Plant-based processing has similar challenges due to the highly variable raw products and the various end-product demands. The big challenge is there are so many content variables that need to be understood, from process flow, protein and fiber content, product temperature and much more. Many moving parts come together, and one must understand each area, from pumps to valves to filters, to create the right end-product.
“That’s where this technology comes into play — the components aren’t new per se, but how we use and implement them is new and innovative,” says Vangsgaard. “I like to think of it as if it’s like an orchestra. All the musicians and instruments work together to produce a singular song. The conductor understands the timing and elements needed to meld together seamlessly. Our experts are the conductors when it comes to designing end-to-end solutions for processing equipment.”
Higher Protein-Producing Technology
“It comes down to the setup and the process of the system overall,” says Vangsgaard explaining how it all works. “There are different particles and variables in plant-based sources than there are in milk. The protein content in nuts, grains and legumes varies much more than in milk. This changes the process, such as flow rate, membrane type, pressure, cycle loops and more. Compared to traditional plant-based concentration, which involves chemicals or evaporation, there’s no need for additives with the membrane filtration process. By using a membrane instead, processors can stick with a single-source ingredient filtered to a higher concentration of nutrients.”

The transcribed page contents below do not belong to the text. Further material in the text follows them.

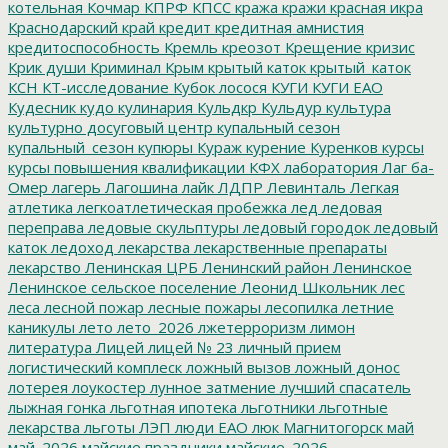
котельная
Кочмар
КПРФ
КПСС
кража
кражи
красная икра
Краснодарский край
кредит
кредитная амнистия
кредитоспособность
Кремль
креозот
Крещение
кризис
Крик души
Криминал
Крым
крытый каток
крытый_каток
КСН
КТ-исследование
Кубок лосося
КУГИ
КУГИ ЕАО
Кудесник
кудо
кулинария
Кульдкр
Кульдур
культура
культурно досуговый центр
купальный сезон
купальный_сезон
купюры
Кураж
курение
Куренков
курсы
курсы повышения квалификации
КФХ
лаборатория
Лаг ба-
Омер
лагерь
Лагошина
лайк
ЛДПР
Левинталь
Легкая
атлетика
легкоатлетическая пробежка
лед
ледовая
переправа
ледовые скульптуры
ледовый городок
ледовый
каток
ледоход
лекарства
лекарственные препараты
лекарство
Ленинская ЦРБ
Ленинский район
Ленинское
Ленинское сельское поселение
Леонид Школьник
лес
леса
лесной пожар
лесные пожары
лесопилка
летние
каникулы
лето
лето_2026
лжетерроризм
лимон
литература
Лицей
лицей № 23
личный прием
логистический комплеск
ложный вызов
ложный донос
лотерея
лоукостер
лунное затмение
лучший спасатель
лыжная гонка
льготная ипотека
льготники
льготные
лекарства
льготы
ЛЭП
люди ЕАО
люк
Магнитогорск
май
май_2026
майские праздники
майские_2026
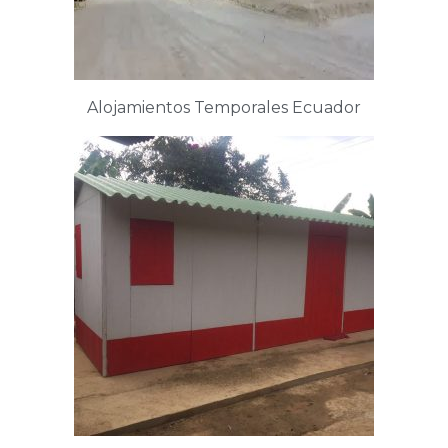
Alojamientos Temporales Ecuador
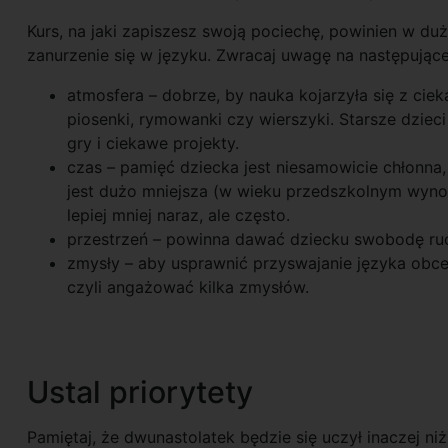
Kurs, na jaki zapiszesz swoją pociechę, powinien w duż
zanurzenie się w języku. Zwracaj uwagę na następując
atmosfera – dobrze, by nauka kojarzyła się z ci
piosenki, rymowanki czy wierszyki. Starsze dzi
gry i ciekawe projekty.
czas – pamięć dziecka jest niesamowicie chłonna, 
jest dużo mniejsza (w wieku przedszkolnym wynos
lepiej mniej naraz, ale często.
przestrzeń – powinna dawać dziecku swobodę ruchu
zmysły – aby usprawnić przyswajanie języka obce
czyli angażować kilka zmysłów.
Ustal priorytety
Pamiętaj, że dwunastolatek będzie się uczył inaczej ni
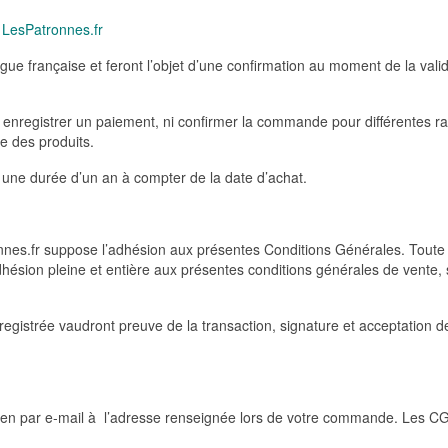
t
LesPatronnes.fr
gue française et feront l’objet d’une confirmation au moment de la vali
 enregistrer un paiement, ni confirmer la commande pour différentes ra
ue des produits.
 une durée d’un an à compter de la date d’achat.
onnes.fr suppose l’adhésion aux présentes Conditions Générales. Toute
hésion pleine et entière aux présentes conditions générales de vente,
egistrée vaudront preuve de la transaction, signature et acceptation d
 en par e-mail à l’adresse renseignée lors de votre commande. Les C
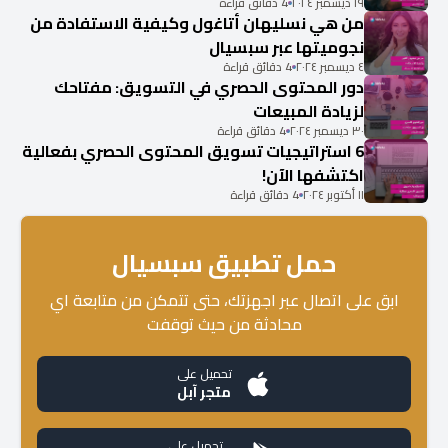
١٩ ديسمبر ٢٠٢٤
4 دقائق قراءة
من هي نسليهان أتاغول وكيفية الاستفادة من
نجوميتها عبر سبسيال
٤ ديسمبر ٢٠٢٤
4 دقائق قراءة
دور المحتوى الحصري في التسويق: مفتاحك
لزيادة المبيعات
٣٠ ديسمبر ٢٠٢٤
4 دقائق قراءة
6 استراتيجيات تسويق المحتوى الحصري بفعالية
اكتشفها الآن!
١١ أكتوبر ٢٠٢٤
4 دقائق قراءة
حمل تطبيق سبسيال
ابق على اتصال عبر اجهزتك، حتى تتمكن من متابعة اي
محادثة من حيث توقفت
تحميل على
متجر آبل
تحميل على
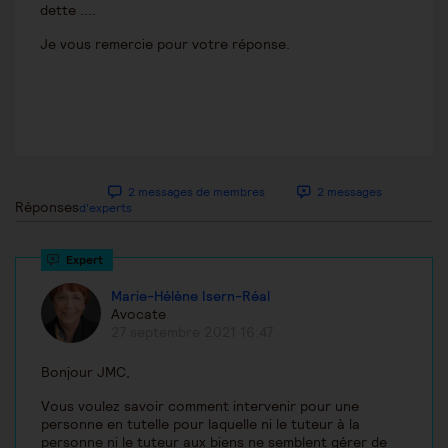
dette ....
Je vous remercie pour votre réponse.
2 messages de membres
2 messages
Réponses
d'experts
Marie-Hélène Isern-Réal
Avocate
27 septembre 2021 16:47
Bonjour JMC,
Vous voulez savoir comment intervenir pour une
personne en tutelle pour laquelle ni le tuteur à la
personne ni le tuteur aux biens ne semblent gérer de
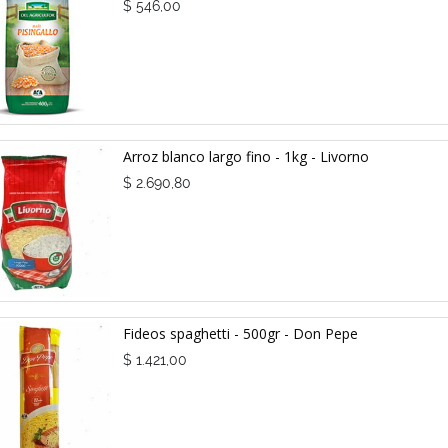
$
546,00
Arroz blanco largo fino - 1kg - Livorno
$
2.690,80
Fideos spaghetti - 500gr - Don Pepe
$
1.421,00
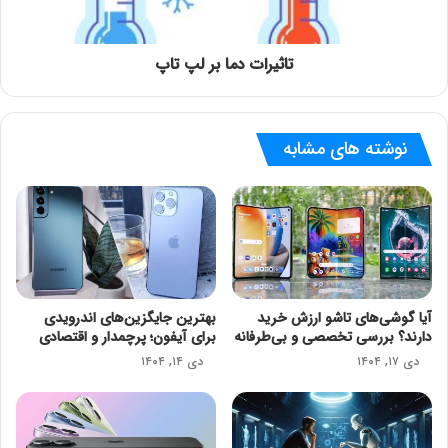
تاثیرات دما بر لپ تاپ
نوشته های مشابه
آیا گوشی‌های تاشو ارزش خرید
بهترین جایگزین‌های اندرویدی
دارند؟ بررسی تخصصی و بی‌طرفانه
برای آیفون؛ پرچمدار و اقتصادی
دی ۱۷, ۱۴۰۴
دی ۱۴, ۱۴۰۴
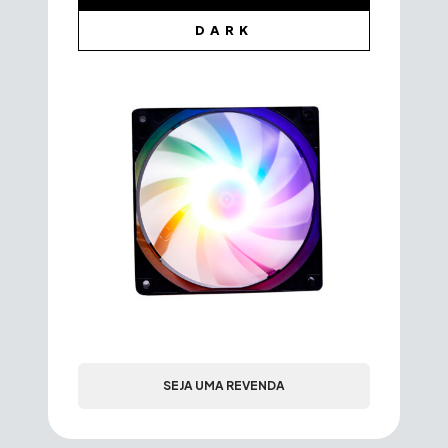
DARK
SEJA UMA REVENDA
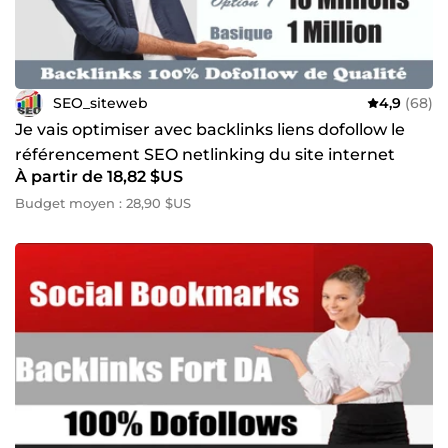
SEO_siteweb
4,9
(68)
Je vais optimiser avec backlinks liens dofollow le
référencement SEO netlinking du site internet
À partir de 18,82 $US
Budget moyen : 28,90 $US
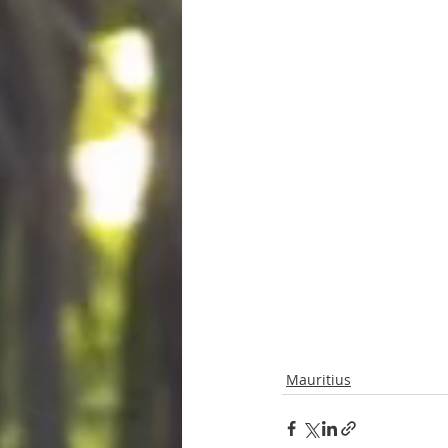
Mauritius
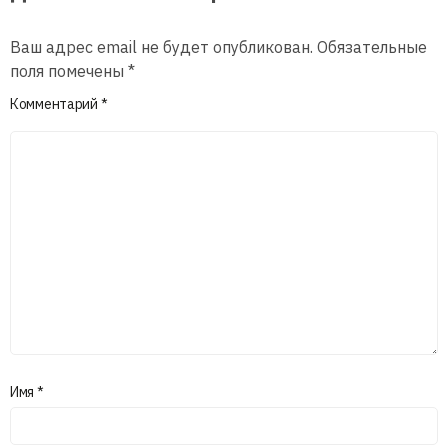
Ваш адрес email не будет опубликован.
Обязательные
поля помечены
*
Комментарий
*
Имя
*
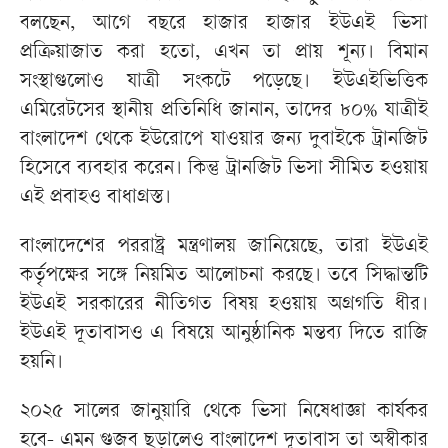
বলছেন, আগে বছরে হাজার হাজার ইউএই ভিসা
প্রক্রিয়াজাত করা হতো, এখন তা প্রায় শূন্য। বিমান
সংস্থাগুলোও যাত্রী সংকটে পড়েছে। ইউএইভিত্তিক
এমিরেটসের স্থানীয় প্রতিনিধি জানান, তাদের ৮০% যাত্রীই
বাংলাদেশ থেকে ইউরোপে যাওয়ার জন্য দুবাইকে ট্রানজিট
হিসেবে ব্যবহার করেন। কিন্তু ট্রানজিট ভিসা সীমিত হওয়ায়
এই প্রবাহও বাধাগ্রস্ত।
বাংলাদেশের পররাষ্ট্র মন্ত্রণালয় জানিয়েছে, তারা ইউএই
কর্তৃপক্ষের সঙ্গে নিয়মিত আলোচনা করছে। তবে সিদ্ধান্তটি
ইউএই সরকারের নীতিগত বিষয় হওয়ায় অগ্রগতি ধীর।
ইউএই দূতাবাসও এ বিষয়ে আনুষ্ঠানিক মন্তব্য দিতে রাজি
হয়নি।
২০২৫ সালের জানুয়ারি থেকে ভিসা নিষেধাজ্ঞা কার্যকর
হবে- এমন গুজব ছড়ালেও বাংলাদেশ দূতাবাস তা অস্বীকার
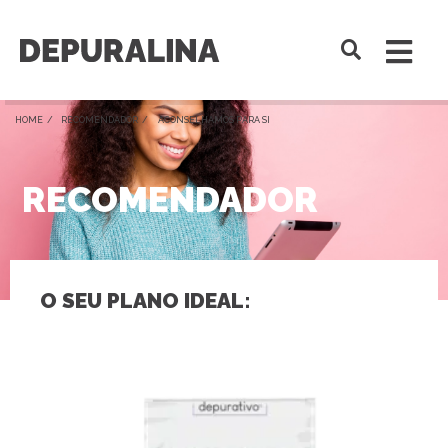
HOME /
RECOMENDADOR
/ ACONSELHAMOS PARA SI
RECOMENDADOR
O SEU PLANO IDEAL:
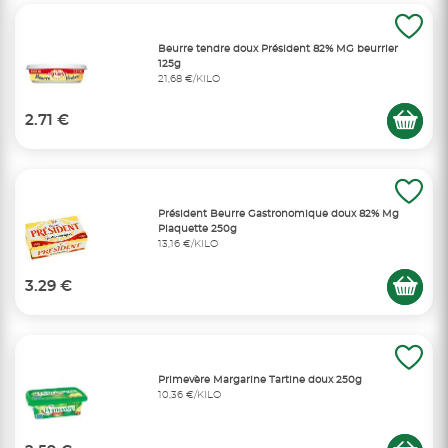
Beurre tendre doux Président 82% MG beurrier
125g
21,68 €/KILO
2.71 €
Président Beurre Gastronomique doux 82% Mg
Plaquette 250g
13,16 €/KILO
3.29 €
Primevère Margarine Tartine doux 250g
10,36 €/KILO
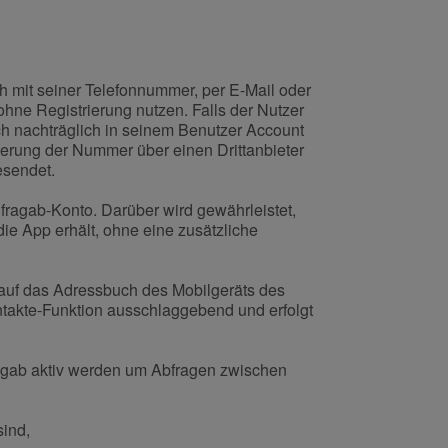
ich mit seiner Telefonnummer, per E-Mail oder
ohne Registrierung nutzen. Falls der Nutzer
ch nachträglich in seinem Benutzer Account
ierung der Nummer über einen Drittanbieter
esendet.
fragab-Konto. Darüber wird gewährleistet,
die App erhält, ohne eine zusätzliche
 auf das Adressbuch des Mobilgeräts des
ontakte-Funktion ausschlaggebend und erfolgt
ragab aktiv werden um Abfragen zwischen
sind,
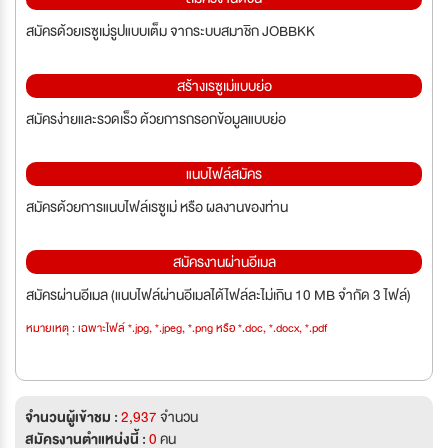
สมัครด้วยเรซูเม่รูปแบบเต็ม จากระบบสมาชิก JOBBKK
สร้างเรซูเม่แบบย่อ
สมัครง่ายและรวดเร็ว ด้วยการกรอกข้อมูลแบบย่อ
แนบไฟล์สมัคร
สมัครด้วยการแนบไฟล์เรซูเม่ หรือ ผลงานของท่าน
สมัครงานผ่านอีเมล
สมัครผ่านอีเมล (แนบไฟล์ผ่านอีเมลได้ไฟล์ละไม่เกิน 10 MB จำกัด 3 ไฟล์)
หมายเหตุ : เฉพาะไฟล์ *.jpg, *.jpeg, *.png หรือ *.doc, *.docx, *.pdf
จำนวนผู้เข้าชม :
2,937
จำนวน
สมัครงานตำแหน่งนี้ :
0
คน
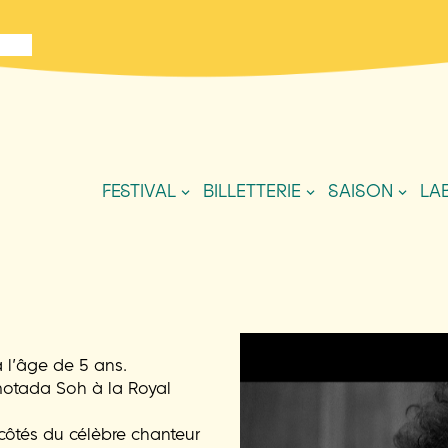
FESTIVAL
BILLETTERIE
SAISON
LA
l’âge de 5 ans.
omotada Soh à la Royal
 côtés du célèbre chanteur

SPX FLOW has state-of-the-art, collaborative Innovation Centers throughout the world to work with customers to test, develop and perfect their critical manufacturing processes. The Silkeborg Innovation Facility in Denmark has a complete membrane filtration setup to test all parameters for nuts, grains and legumes, such as flow, temperature, concentration, etc., and document how they impact the entire process. These tests provide a holistic view of the quality and result, and of the equipment and process itself.
“We continue to add new sources as the markets develop to support our customers so they can stay innovative,” says Vangsgaard. “It’s a benefit to not only emerging producers in the market but those established companies looking to innovate their existing products, as well. Plant-based processors have faced a challenge – their products are usually lower in protein compared to dairy, and this solution can help with that, as it improves the nutritional value for the consumers.”
Specializing in end-to-end solutions, from design to operations to maintenance, SPX FLOW fully understands the components and systems for processing plants, but also all the parameters to make successful products. “As we see more and more of our customers entering the plant-based sector,” notes Vangsgaard, “we are working with them to help position them as leaders in the field whenever possible.”